The filings, submitted on Tuesday, show Netflix’s amended proposal is an all-cash offer of $27.75 per share and has received unanimous support from Warner Bros Discovery’s board. Netflix’s shift removes reliance on its own share price and is intended to provide greater certainty of value and a faster path to a shareholder vote.
Both Netflix and Paramount Skydance have been pursuing Warner Bros Discovery, drawn by the strength of its film and television studio operation, its streaming business, and an extensive content library that includes major franchises such as Game of Thrones, Harry Potter, and DC Comics superheroes including Batman and Superman.
Paramount has argued that its competing proposal is superior and has sought to persuade shareholders accordingly, but Warner Bros Discovery has resisted those efforts and reiterated its preference for the Netflix deal, citing factors such as price, risk, costs and broader uncertainty.
A key element of Warner Bros Discovery’s position is that, under the Netflix structure, shareholders would receive cash while also retaining additional upside from shares in a separated “Discovery Global” unit, which is to be spun off and listed separately.
Investor Alex Fitch, a portfolio manager at Harris Oakmark—described as Warner Bros Discovery’s fifth-largest shareholder, with a stake of about 96 million shares—said the takeover battle may not be over, but the amended terms increase pressure on Paramount to come back with something clearly better if it wants to win.
Market reaction was mixed.

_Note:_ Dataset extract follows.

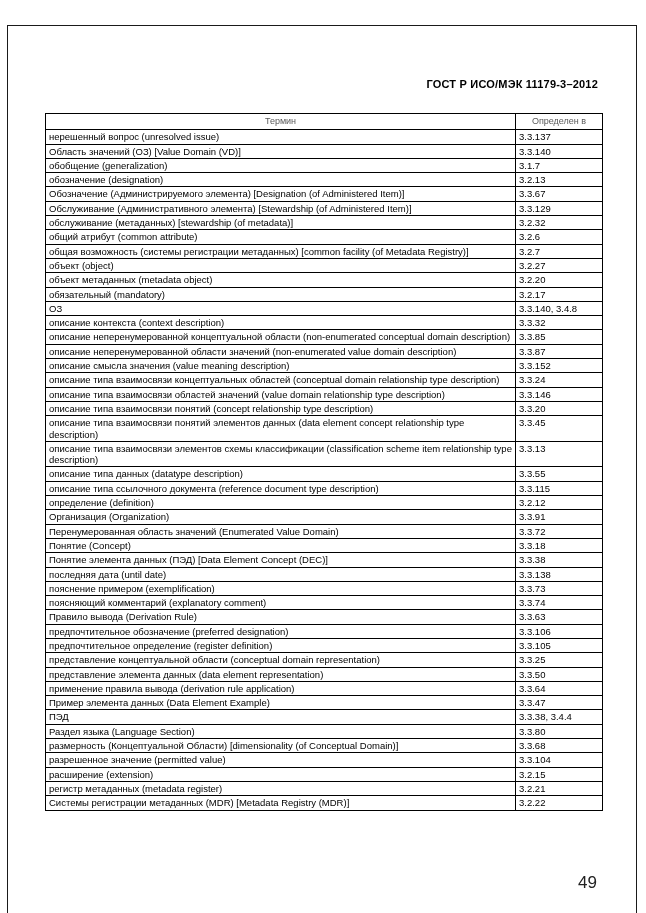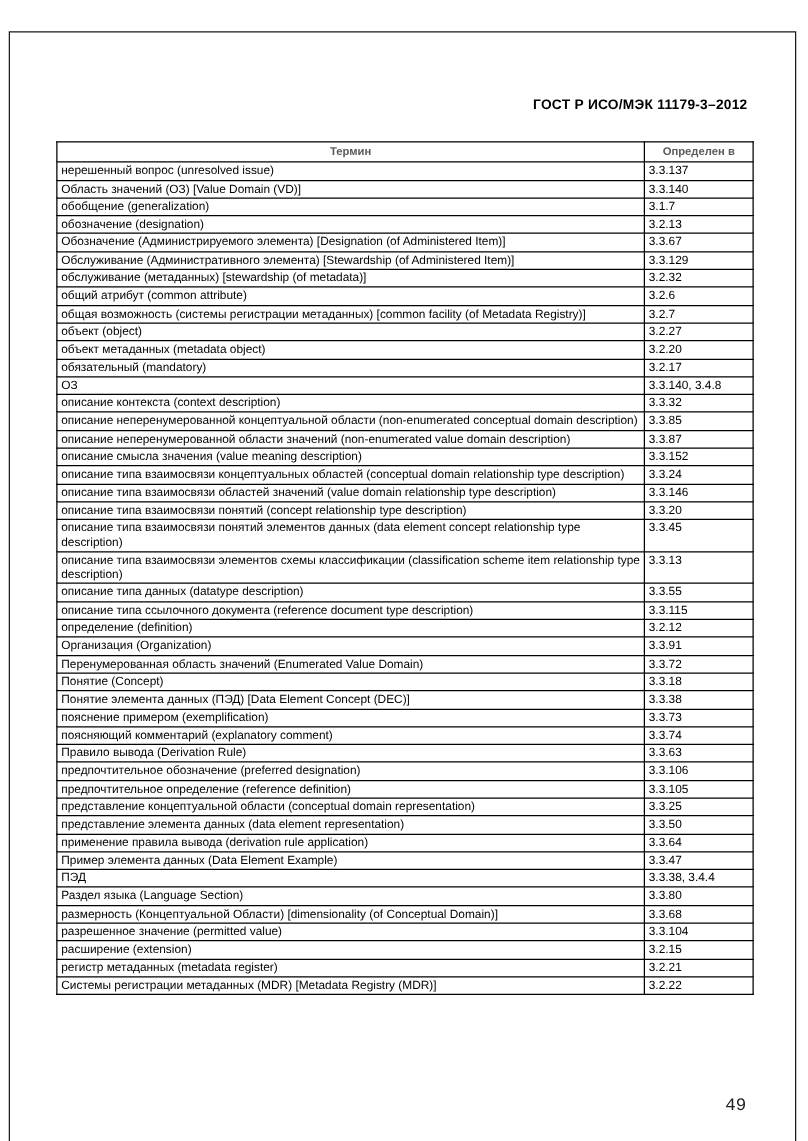"Термин" table.terms-table th { font-weight: bold -> normal }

Netflix shares rose 0.9% ahead of the company’s quarterly earnings report due after the close, while Paramount Skydance slipped 1.9% and Warner Bros Discovery fell 0.5% in early trading.
Analysts also weighed in on the strategic shift. Ross Benes of Emarketer was cited as saying Paramount may try again to convince shareholders, but without raising the price, the argument risks being largely cosmetic. Matt Britzman of Hargreaves Lansdown was quoted as saying Netflix’s all-cash move was a smart way to remove uncertainty for Warner Bros Discovery shareholders—though it would not eliminate regulatory pressure.